Task prompt
Return every line of the entries below verbatim, omitting the pictures.

Task inputs

┌────────

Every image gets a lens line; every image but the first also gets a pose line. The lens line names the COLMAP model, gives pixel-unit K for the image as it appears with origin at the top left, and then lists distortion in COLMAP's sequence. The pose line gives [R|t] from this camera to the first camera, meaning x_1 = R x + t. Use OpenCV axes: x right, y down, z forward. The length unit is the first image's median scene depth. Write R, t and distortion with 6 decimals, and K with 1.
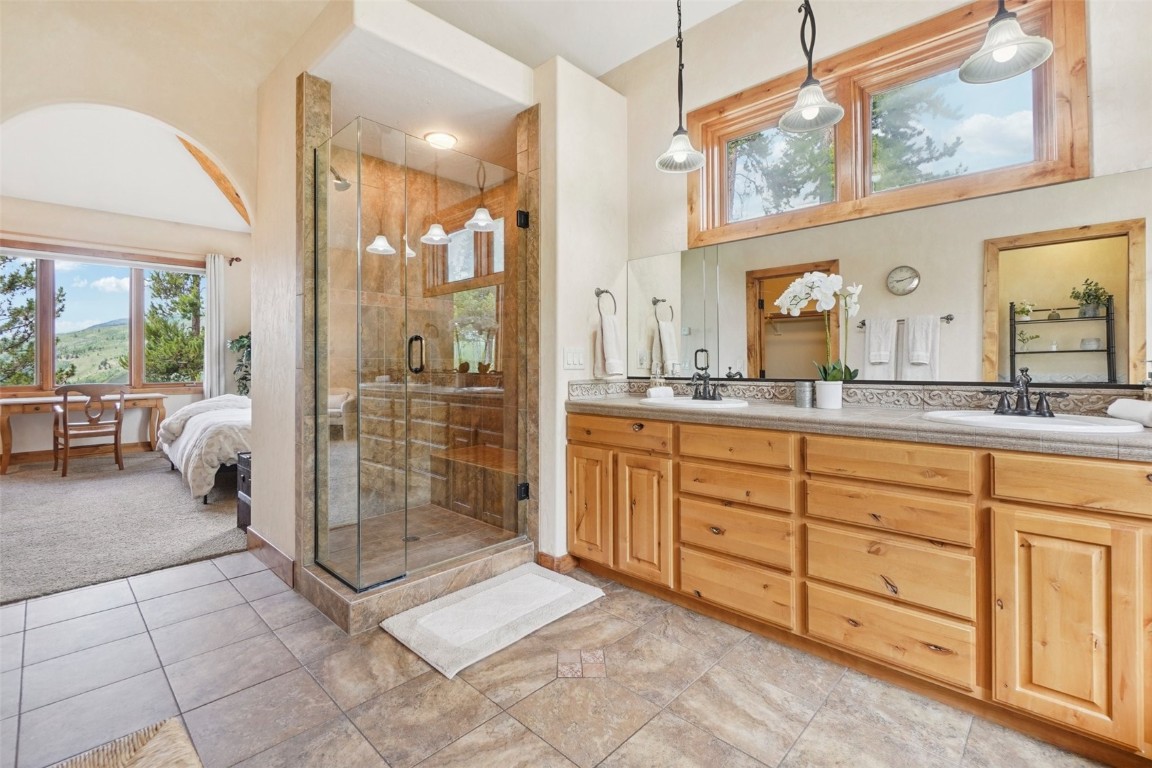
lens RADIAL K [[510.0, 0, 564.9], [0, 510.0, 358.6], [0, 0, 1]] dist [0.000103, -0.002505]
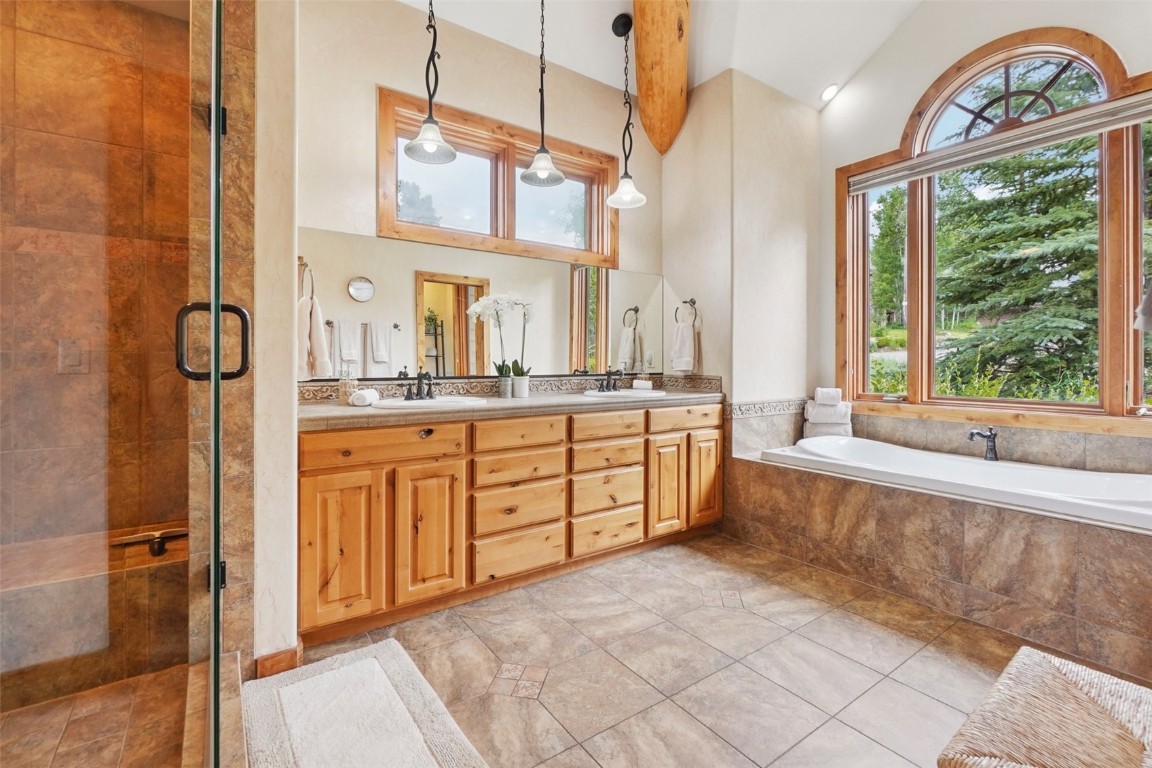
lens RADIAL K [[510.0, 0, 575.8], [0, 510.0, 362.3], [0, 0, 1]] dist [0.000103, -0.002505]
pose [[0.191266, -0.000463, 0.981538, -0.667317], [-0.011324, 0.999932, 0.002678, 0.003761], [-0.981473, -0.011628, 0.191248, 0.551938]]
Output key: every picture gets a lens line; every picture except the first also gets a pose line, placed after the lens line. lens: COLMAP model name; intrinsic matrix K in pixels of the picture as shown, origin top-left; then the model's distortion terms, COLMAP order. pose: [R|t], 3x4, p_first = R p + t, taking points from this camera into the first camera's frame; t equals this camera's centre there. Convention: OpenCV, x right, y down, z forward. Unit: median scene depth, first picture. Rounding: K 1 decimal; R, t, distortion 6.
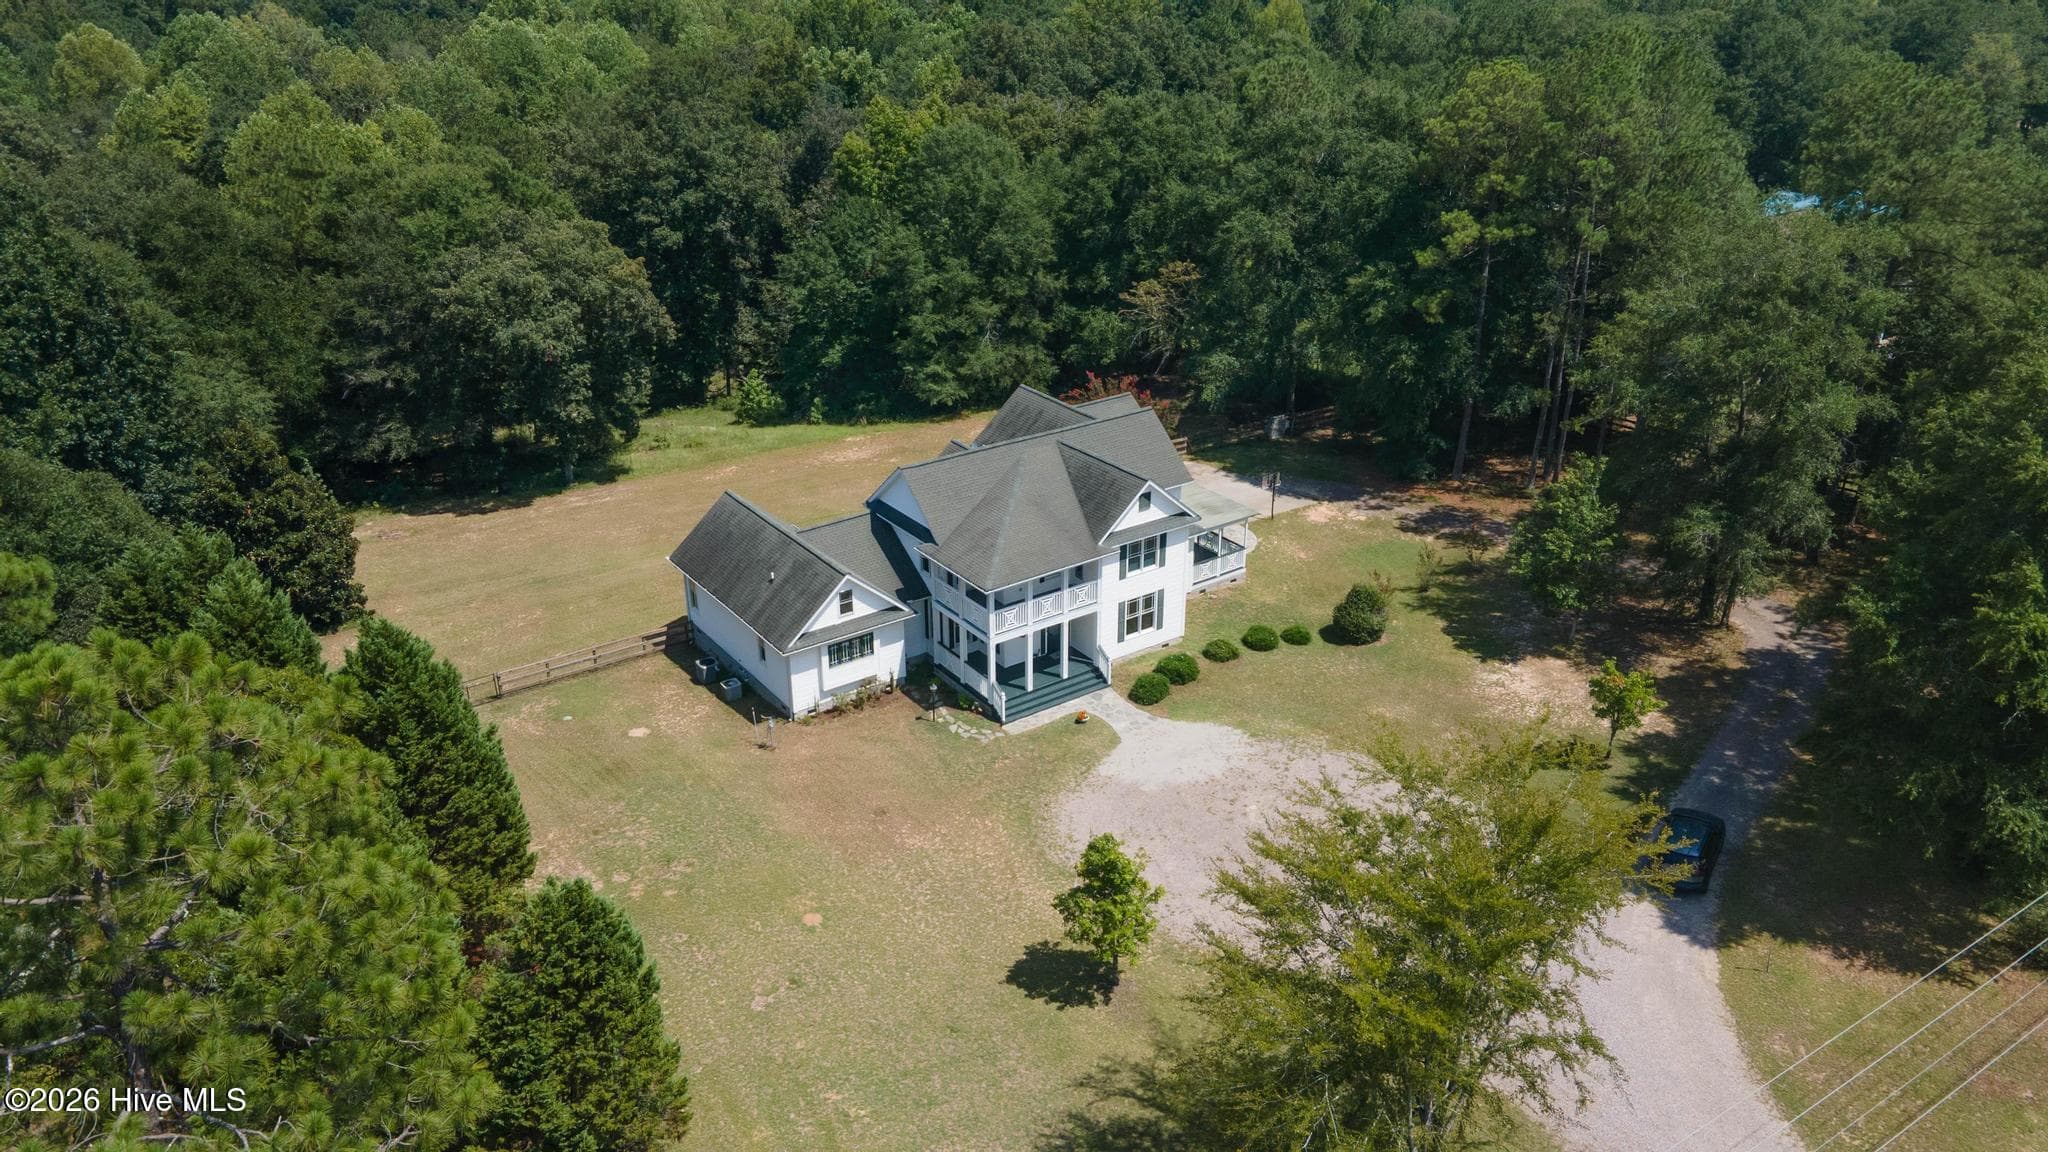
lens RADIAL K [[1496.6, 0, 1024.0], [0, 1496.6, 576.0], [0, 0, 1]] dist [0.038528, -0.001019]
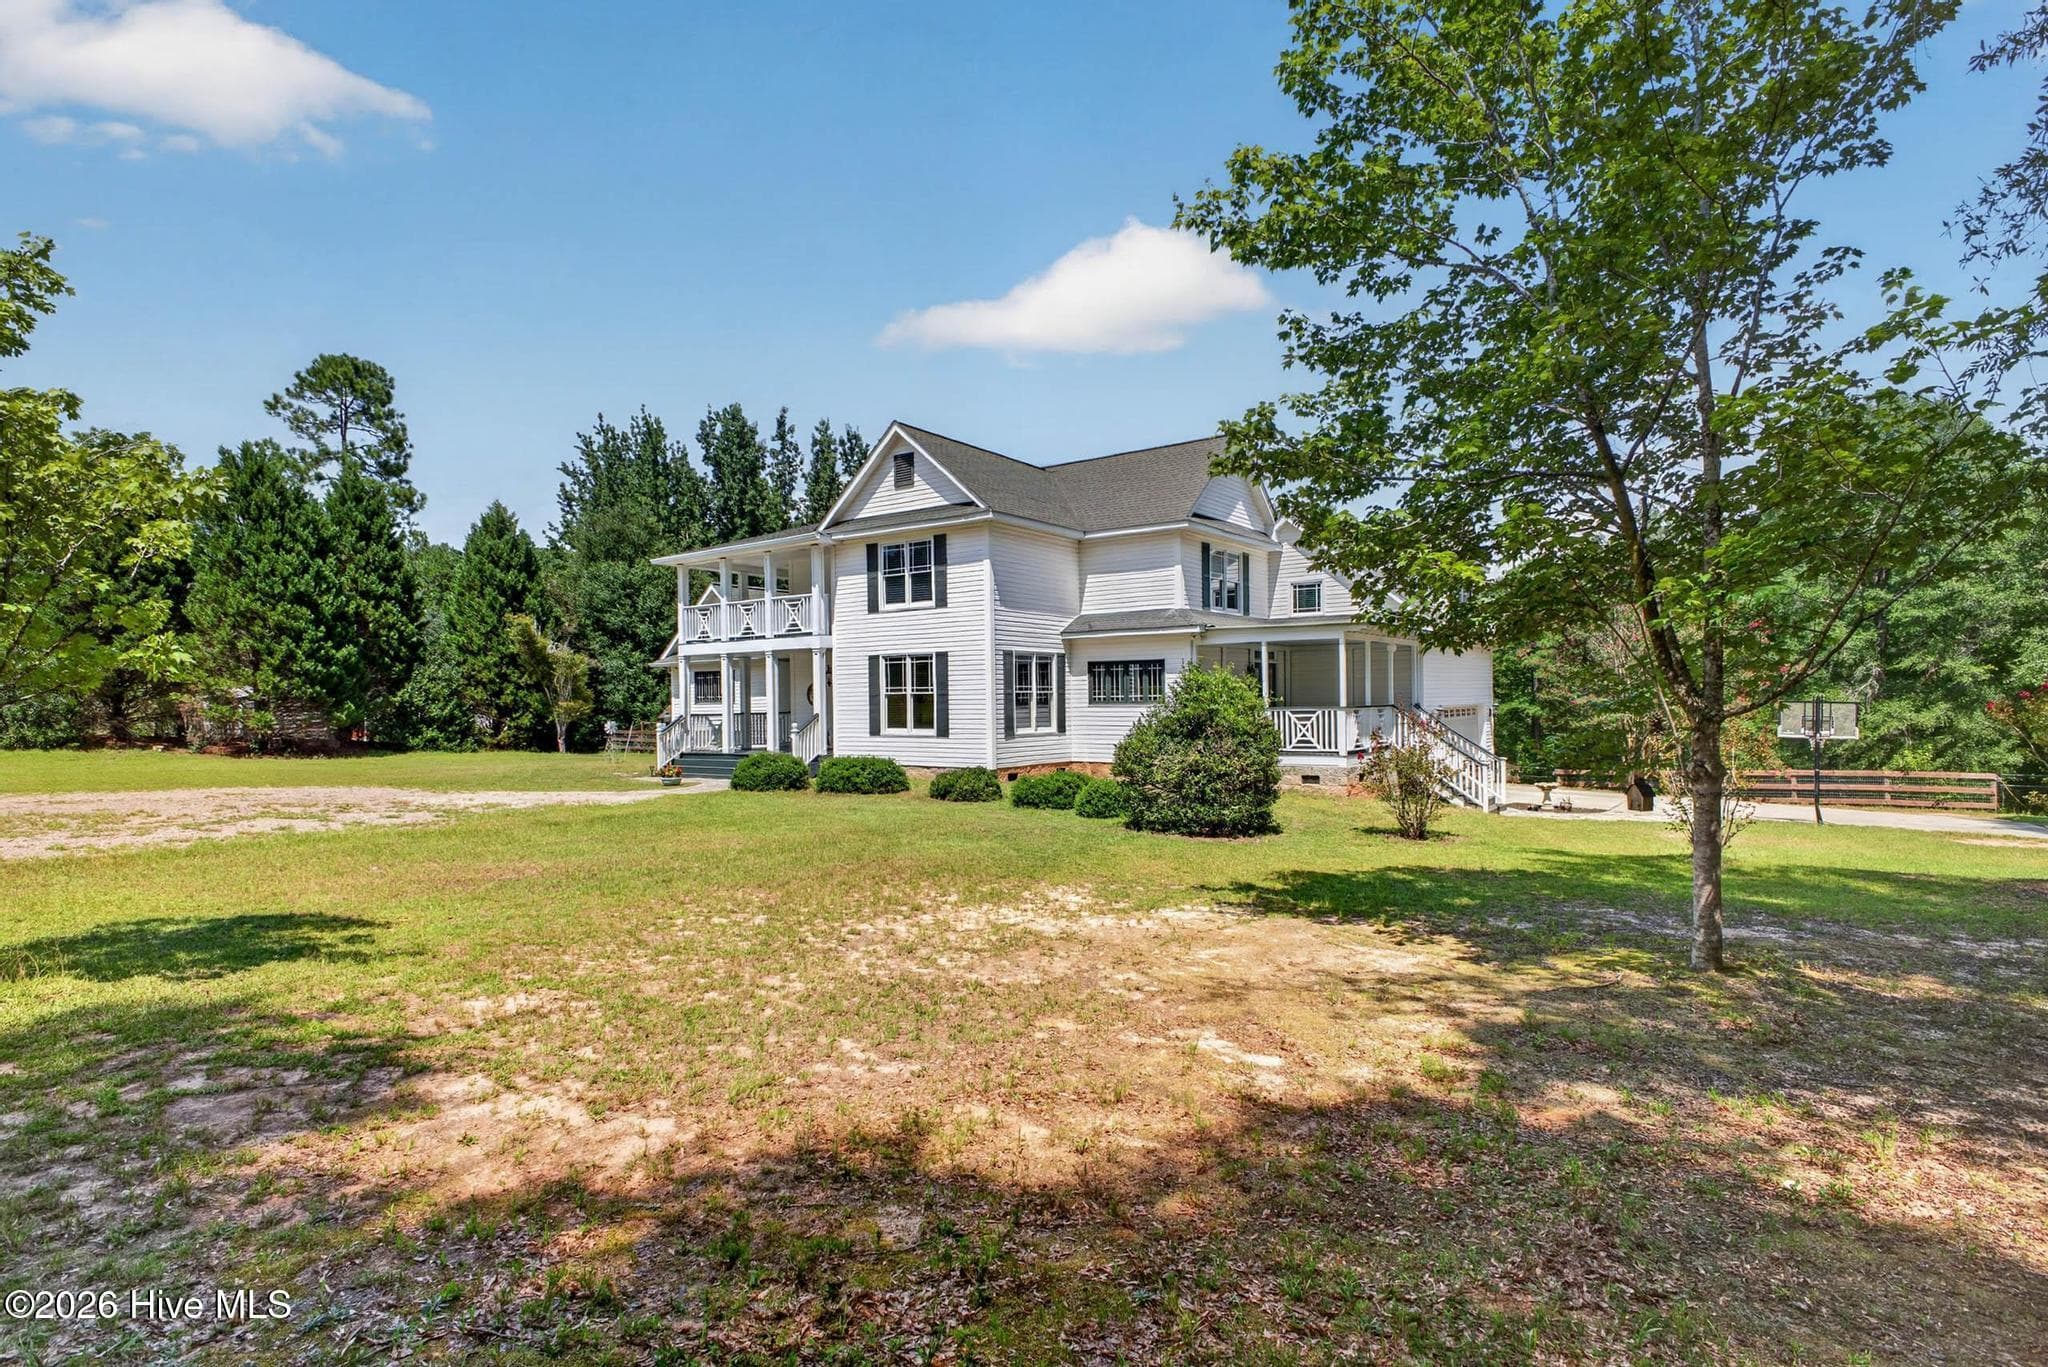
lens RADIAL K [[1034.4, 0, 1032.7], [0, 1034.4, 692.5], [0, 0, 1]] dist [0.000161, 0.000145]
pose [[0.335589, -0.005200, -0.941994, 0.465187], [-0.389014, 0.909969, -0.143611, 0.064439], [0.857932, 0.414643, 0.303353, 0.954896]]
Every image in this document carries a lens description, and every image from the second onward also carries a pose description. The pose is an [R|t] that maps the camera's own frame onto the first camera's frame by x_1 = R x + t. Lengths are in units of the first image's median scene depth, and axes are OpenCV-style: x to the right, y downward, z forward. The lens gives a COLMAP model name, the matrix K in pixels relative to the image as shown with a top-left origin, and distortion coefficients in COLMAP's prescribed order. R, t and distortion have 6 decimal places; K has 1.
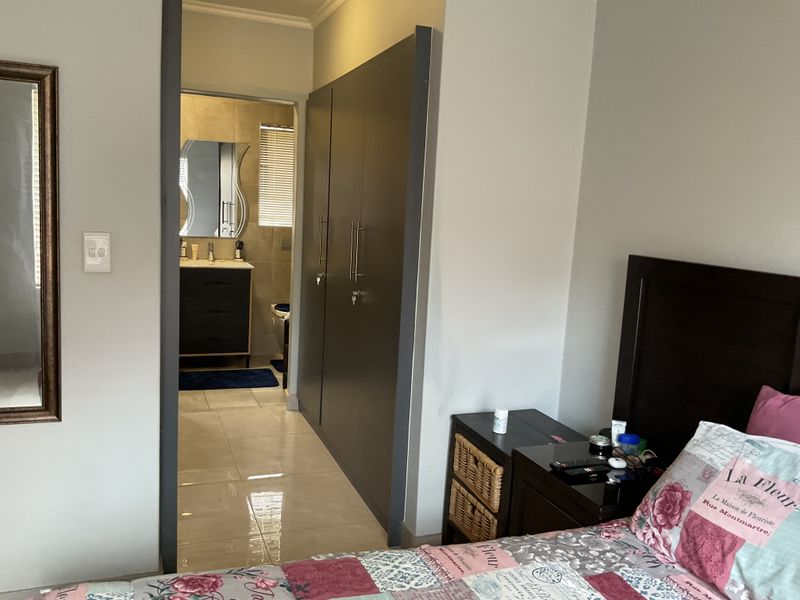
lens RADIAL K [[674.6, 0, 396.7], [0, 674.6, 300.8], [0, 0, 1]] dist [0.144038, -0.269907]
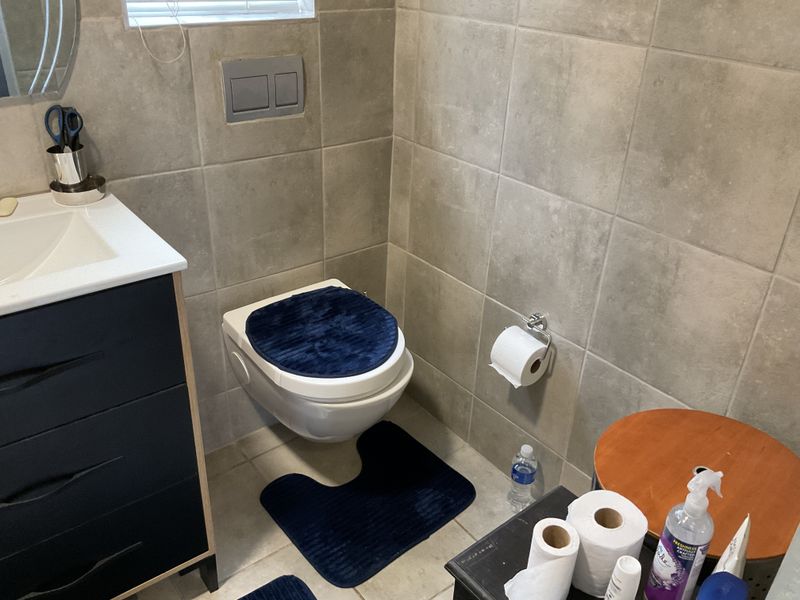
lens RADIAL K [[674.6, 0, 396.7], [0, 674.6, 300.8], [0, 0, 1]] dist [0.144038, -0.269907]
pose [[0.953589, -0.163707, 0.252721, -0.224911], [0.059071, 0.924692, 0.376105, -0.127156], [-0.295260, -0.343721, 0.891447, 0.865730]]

└────────

Output for this task
Every image gets a lens line; every image but the first also gets a pose line. The lens line names the COLMAP model, gives pixel-unit K for the image as it appears with origin at the top left, and then lists distortion in COLMAP's sequence. The pose line gives [R|t] from this camera to the first camera, meaning x_1 = R x + t. Use OpenCV axes: x right, y down, z forward. The length unit is the first image's median scene depth. Write R, t and distortion with 6 decimals, and K with 1.
lens RADIAL K [[510.0, 0, 564.9], [0, 510.0, 358.6], [0, 0, 1]] dist [0.000103, -0.002505]
lens RADIAL K [[510.0, 0, 575.8], [0, 510.0, 362.3], [0, 0, 1]] dist [0.000103, -0.002505]
pose [[0.191266, -0.000463, 0.981538, -0.667317], [-0.011324, 0.999932, 0.002678, 0.003761], [-0.981473, -0.011628, 0.191248, 0.551938]]
Output key: every picture gets a lens line; every picture except the first also gets a pose line, placed after the lens line. lens: COLMAP model name; intrinsic matrix K in pixels of the picture as shown, origin top-left; then the model's distortion terms, COLMAP order. pose: [R|t], 3x4, p_first = R p + t, taking points from this camera into the first camera's frame; t equals this camera's centre there. Convention: OpenCV, x right, y down, z forward. Unit: median scene depth, first picture. Rounding: K 1 decimal; R, t, distortion 6.
lens RADIAL K [[1496.6, 0, 1024.0], [0, 1496.6, 576.0], [0, 0, 1]] dist [0.038528, -0.001019]
lens RADIAL K [[1034.4, 0, 1032.7], [0, 1034.4, 692.5], [0, 0, 1]] dist [0.000161, 0.000145]
pose [[0.335589, -0.005200, -0.941994, 0.465187], [-0.389014, 0.909969, -0.143611, 0.064439], [0.857932, 0.414643, 0.303353, 0.954896]]
Every image in this document carries a lens description, and every image from the second onward also carries a pose description. The pose is an [R|t] that maps the camera's own frame onto the first camera's frame by x_1 = R x + t. Lengths are in units of the first image's median scene depth, and axes are OpenCV-style: x to the right, y downward, z forward. The lens gives a COLMAP model name, the matrix K in pixels relative to the image as shown with a top-left origin, and distortion coefficients in COLMAP's prescribed order. R, t and distortion have 6 decimal places; K has 1.
lens RADIAL K [[674.6, 0, 396.7], [0, 674.6, 300.8], [0, 0, 1]] dist [0.144038, -0.269907]
lens RADIAL K [[674.6, 0, 396.7], [0, 674.6, 300.8], [0, 0, 1]] dist [0.144038, -0.269907]
pose [[0.953589, -0.163707, 0.252721, -0.224911], [0.059071, 0.924692, 0.376105, -0.127156], [-0.295260, -0.343721, 0.891447, 0.865730]]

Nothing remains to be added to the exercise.